### Supplied information
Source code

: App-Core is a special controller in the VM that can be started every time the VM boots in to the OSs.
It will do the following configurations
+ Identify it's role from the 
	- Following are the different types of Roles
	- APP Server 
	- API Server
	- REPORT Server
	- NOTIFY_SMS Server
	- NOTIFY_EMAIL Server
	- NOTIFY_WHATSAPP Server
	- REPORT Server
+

### Exercise description
Set down, exactly and without anything extra, every line from the one that contains "- NOTIFY_EMAIL Server" through the final line of the material.

### Output below
	- NOTIFY_EMAIL Server
	- NOTIFY_WHATSAPP Server
	- REPORT Server
+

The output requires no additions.